Your annual physical may be the only time all year when you have a face-to-face conversation with your primary care physician. To make the most of it, that appointment should focus on your physical examination, problem solving and goal setting, instead of spending valuable minutes going over items like a medication refill or a colonoscopy you need to schedule.
“We want to make sure your appointment is about your agenda,” said Doug Marx, DO, family medicine physician with the Froedtert & MCW health network and chief medical officer and vice president of the Froedtert & MCW Community Physicians practice group. “There is a team of experts supporting your primary care physician to help you keep track of screening tests, immunizations, prescriptions and family history, so you can make the most of your visit.”
Maximizing the time you can spend with your doctor by removing the inefficiencies of a visit is one of the many ways you benefit from a “population health” approach. From preventive care, to managing chronic conditions and even end-of-life planning, many health systems are creating centralized programs and processes to identify groups of patients’ needs and provide more convenient care and treatment options to improve outcomes. A strong partnership between primary care providers and other care team members is what makes this possible.
“Our enhanced clinical care model relies on the expertise of not only physicians, but also nurses, pharmacists and social workers,” said Caitlin Dunn, director of Population and Digital Health for the Froedtert & MCW health network. “Our job is to make it easy for you to take the actions that will keep you in the best possible health and make sure no one falls through the cracks.”
Proactive Care for Groups With Common Traits
Population health efforts extend beyond the individual to improve the quality of health care and health outcomes of large patient populations who share commonalities in their disease, like high cholesterol, body mass index or glucose levels, or in the difficulties they face in accessing care, such as a language barrier or lack of transportation.

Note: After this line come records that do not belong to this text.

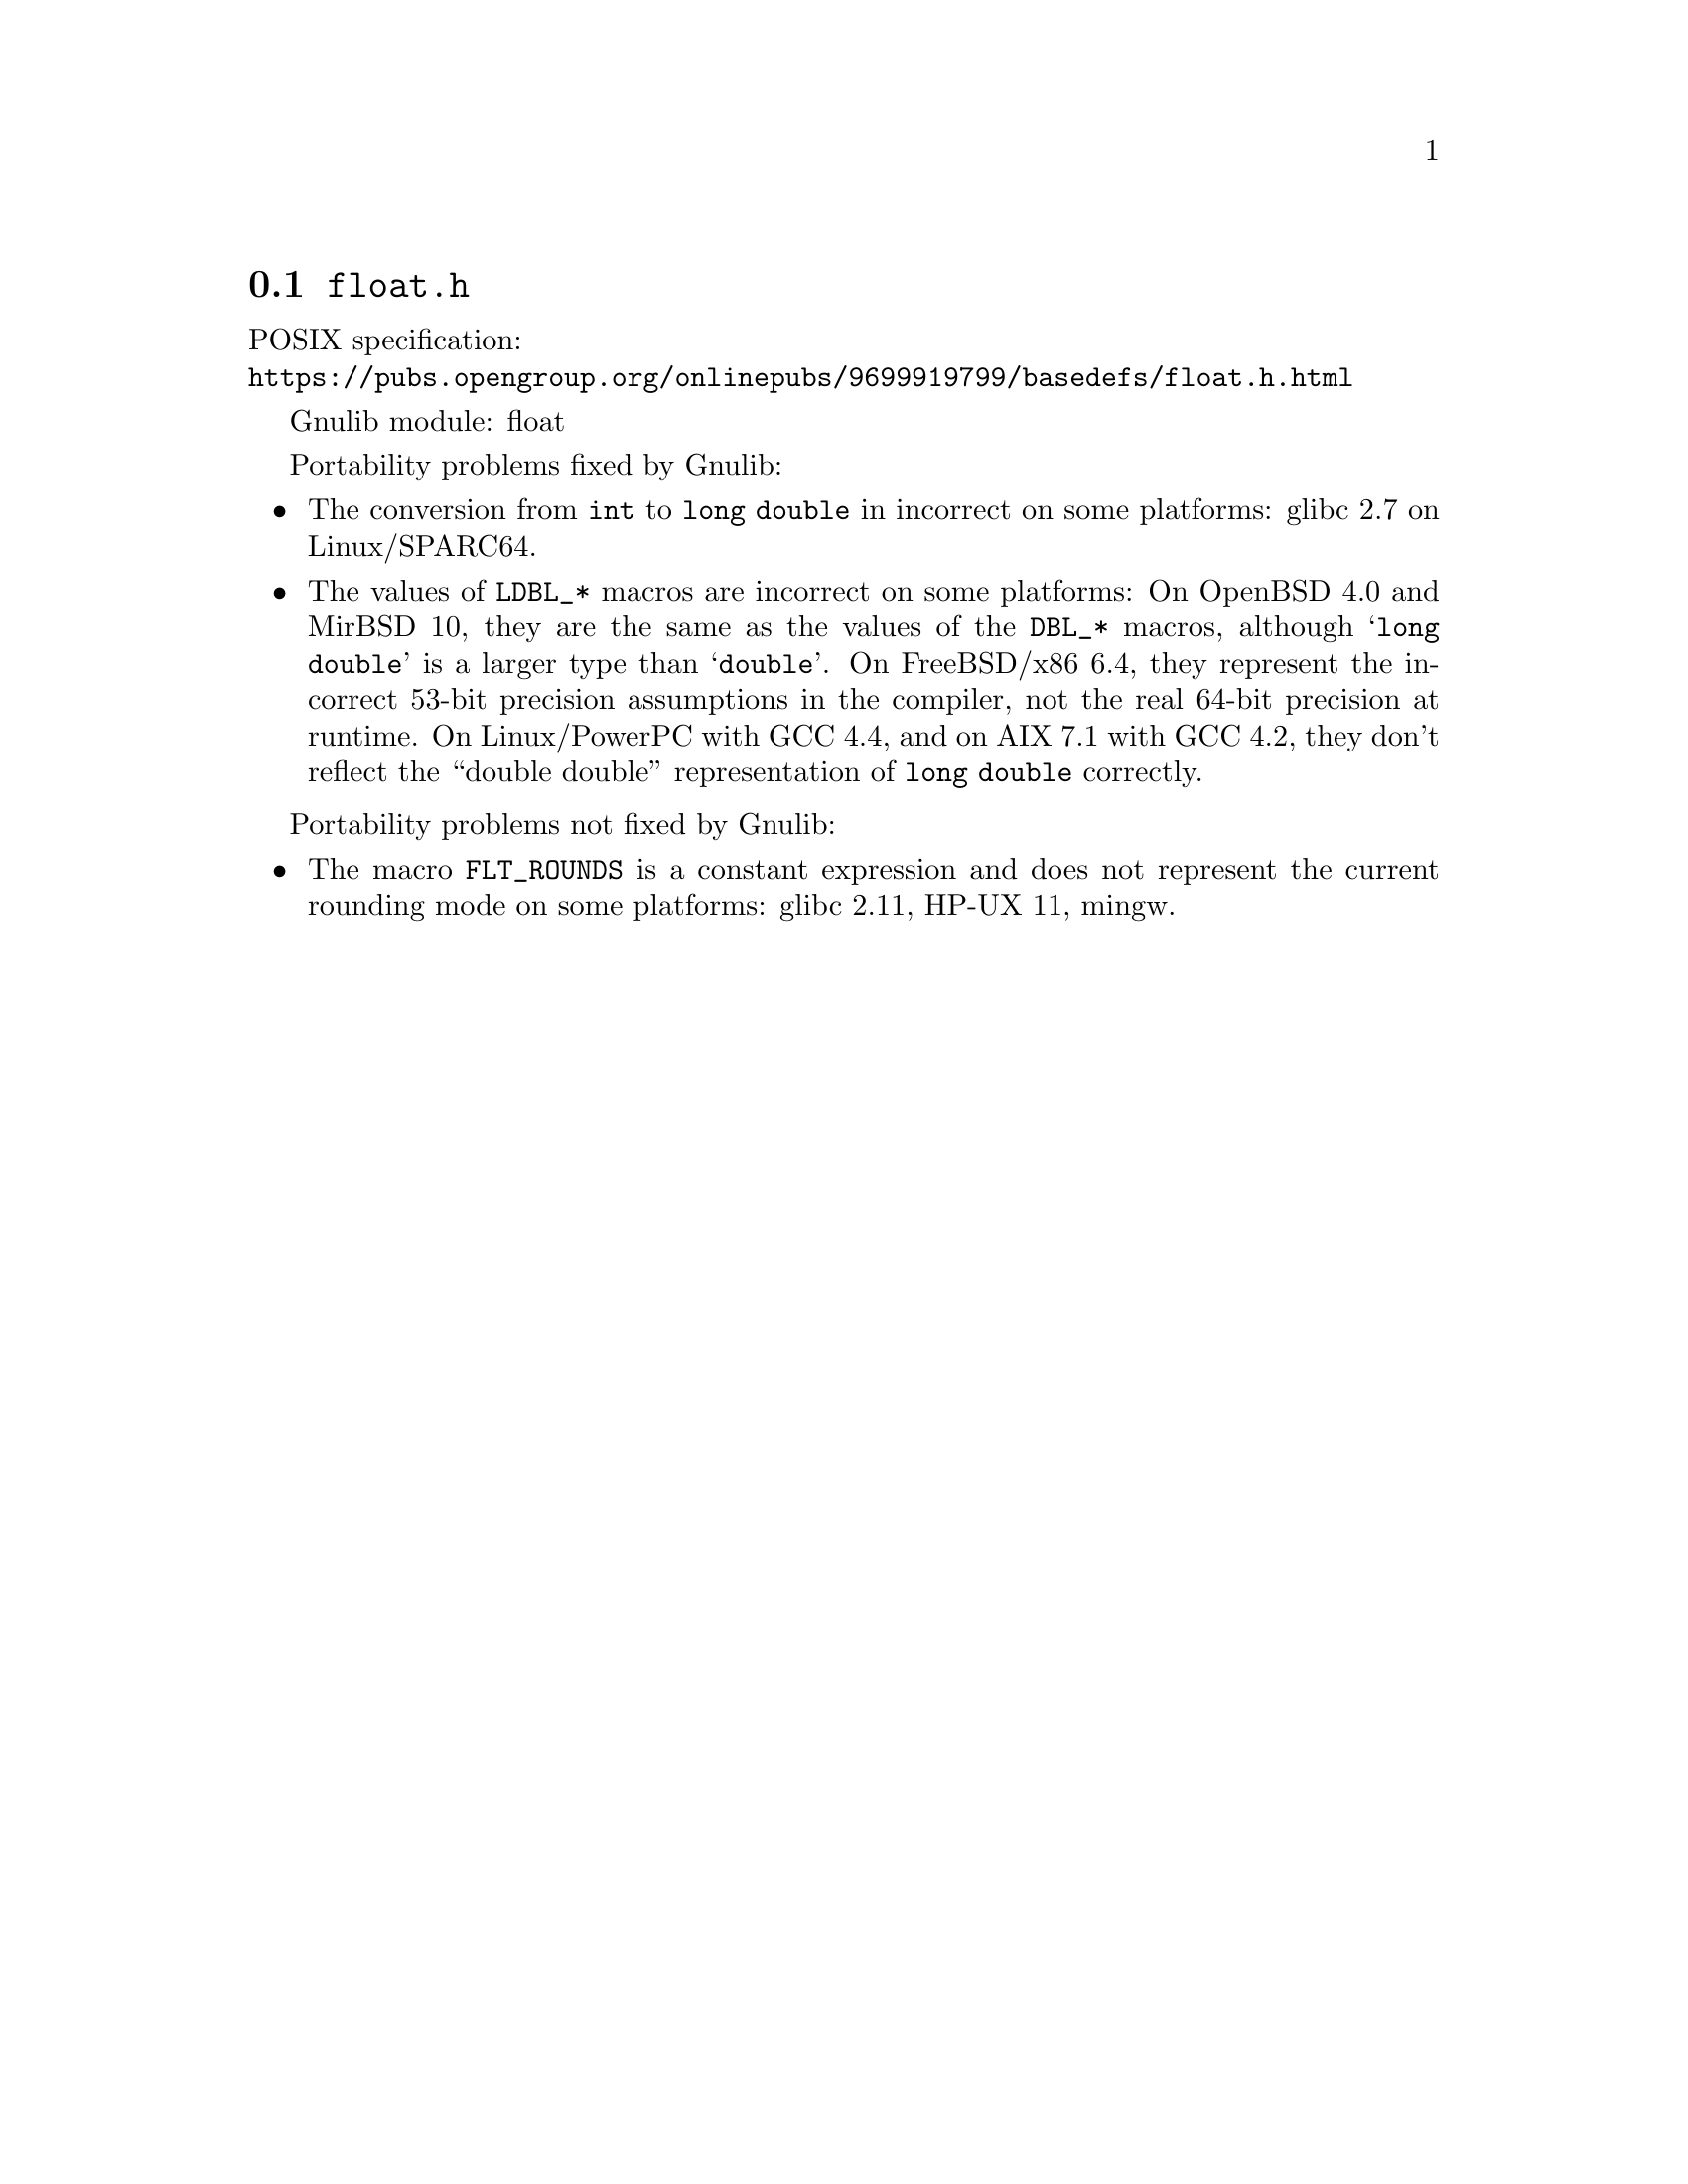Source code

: @node float.h
@section @file{float.h}

POSIX specification:@* @url{https://pubs.opengroup.org/onlinepubs/9699919799/basedefs/float.h.html}

Gnulib module: float

Portability problems fixed by Gnulib:
@itemize
@item
The conversion from @code{int} to @code{long double} in incorrect on some
platforms:
glibc 2.7 on Linux/SPARC64.
@item
The values of @code{LDBL_*} macros are incorrect on some platforms:
On OpenBSD 4.0 and MirBSD 10, they are the same as the values of the
@code{DBL_*} macros, although @samp{long double} is a larger type than
@samp{double}.
On FreeBSD/x86 6.4, they represent the incorrect 53-bit precision assumptions
in the compiler, not the real 64-bit precision at runtime.
On Linux/PowerPC with GCC 4.4, and on AIX 7.1 with GCC 4.2,
they don't reflect the ``double double'' representation of @code{long double}
correctly.
@end itemize

Portability problems not fixed by Gnulib:
@itemize
@item
The macro @code{FLT_ROUNDS} is a constant expression and does not represent
the current rounding mode on some platforms:
glibc 2.11, HP-UX 11, mingw.
@end itemize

But, population health management is not one-size-fits-all. It relies on the electronic medical record and digital health tools, such as MyChart, GetWell Loop or Glooko®, for robust data gathering, analyzing and frequent reporting to achieve targeted disease management.
“We are looking at trends to identify gaps in care so we can be proactive about intervening,” said Mark Lodes, MD, Froedtert & MCW internal medicine and pediatric physician and vice president and chief medical officer for Froedtert & MCW Population Health and Medical Education. “From the system perspective, we’re evaluating what we can do differently and what guidelines we can implement at the point of care to close those gaps.”

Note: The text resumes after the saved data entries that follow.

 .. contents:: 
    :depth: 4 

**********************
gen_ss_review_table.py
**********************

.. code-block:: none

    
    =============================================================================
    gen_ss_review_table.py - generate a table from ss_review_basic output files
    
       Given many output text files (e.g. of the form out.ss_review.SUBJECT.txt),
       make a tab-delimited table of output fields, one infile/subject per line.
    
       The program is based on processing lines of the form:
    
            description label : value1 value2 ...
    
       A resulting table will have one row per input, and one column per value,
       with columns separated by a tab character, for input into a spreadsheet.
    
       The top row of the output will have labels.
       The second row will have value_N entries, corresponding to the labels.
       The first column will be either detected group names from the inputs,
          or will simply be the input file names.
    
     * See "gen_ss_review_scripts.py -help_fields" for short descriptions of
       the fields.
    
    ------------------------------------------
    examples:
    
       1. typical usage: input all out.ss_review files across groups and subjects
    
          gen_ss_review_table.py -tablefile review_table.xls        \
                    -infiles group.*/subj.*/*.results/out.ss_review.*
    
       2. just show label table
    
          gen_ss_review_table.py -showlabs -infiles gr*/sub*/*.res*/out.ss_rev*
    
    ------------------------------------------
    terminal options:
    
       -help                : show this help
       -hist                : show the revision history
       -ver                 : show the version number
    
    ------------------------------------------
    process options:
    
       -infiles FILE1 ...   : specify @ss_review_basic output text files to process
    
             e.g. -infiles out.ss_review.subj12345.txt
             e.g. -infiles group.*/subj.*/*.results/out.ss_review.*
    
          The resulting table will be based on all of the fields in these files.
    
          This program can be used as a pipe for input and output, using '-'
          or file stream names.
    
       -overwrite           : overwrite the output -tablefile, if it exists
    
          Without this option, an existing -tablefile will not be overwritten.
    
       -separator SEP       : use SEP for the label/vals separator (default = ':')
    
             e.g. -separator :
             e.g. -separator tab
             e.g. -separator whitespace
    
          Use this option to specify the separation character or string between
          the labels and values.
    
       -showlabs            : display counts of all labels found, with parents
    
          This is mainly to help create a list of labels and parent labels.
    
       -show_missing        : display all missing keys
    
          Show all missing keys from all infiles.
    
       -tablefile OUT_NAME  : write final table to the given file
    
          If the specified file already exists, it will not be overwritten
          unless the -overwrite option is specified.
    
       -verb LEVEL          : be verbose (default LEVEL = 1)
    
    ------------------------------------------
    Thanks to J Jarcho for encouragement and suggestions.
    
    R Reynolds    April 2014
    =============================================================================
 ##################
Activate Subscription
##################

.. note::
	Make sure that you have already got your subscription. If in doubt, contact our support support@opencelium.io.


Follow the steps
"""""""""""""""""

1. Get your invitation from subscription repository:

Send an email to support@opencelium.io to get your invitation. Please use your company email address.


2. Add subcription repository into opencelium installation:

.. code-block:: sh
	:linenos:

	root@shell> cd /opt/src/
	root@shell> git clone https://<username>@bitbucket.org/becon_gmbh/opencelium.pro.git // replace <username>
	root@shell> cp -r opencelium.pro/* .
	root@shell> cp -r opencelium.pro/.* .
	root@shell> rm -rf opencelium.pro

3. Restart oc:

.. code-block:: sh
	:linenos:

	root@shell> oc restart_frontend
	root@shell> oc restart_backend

An example of a population health initiative is the Froedtert & MCW Ambulatory Disease Outreach Program. Pharmacists trained in the medical management of diabetes work one-on-one with patients who have uncontrolled diabetes to help them understand their disease, manage their diet, keep track of their glucose levels and adjust their medications, all in a very short timeframe. All of this is accomplished without a visit to the doctor’s office. Once their diabetes is under control, patients resume their regular physician appointments.
Population Health Advantages
When health systems invest in population health initiatives, health care becomes less expensive overall because health outcomes are better. By catching problems before they require more extensive care, patients are getting more care outside of the costliest care settings, such as hospitals and emergency rooms.
“If we can detect cancer early, when it is stage I instead of stage IV, there is a huge reduction in cost and impact on disease and mortality,” Dr. Lodes said. “We’re putting structures in place in our care delivery to make it easier for people to stay on top of preventive care and remove any barriers.”